● EXERCISE DATA
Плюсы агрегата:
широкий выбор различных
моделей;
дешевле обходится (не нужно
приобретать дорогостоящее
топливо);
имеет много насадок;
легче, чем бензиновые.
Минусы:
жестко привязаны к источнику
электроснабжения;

● ASSIGNMENT
Exact copy required. Repeat the material above in full.

● RESPONSE BOX
Плюсы агрегата:
широкий выбор различных
моделей;
дешевле обходится (не нужно
приобретать дорогостоящее
топливо);
имеет много насадок;
легче, чем бензиновые.
Минусы:
жестко привязаны к источнику
электроснабжения;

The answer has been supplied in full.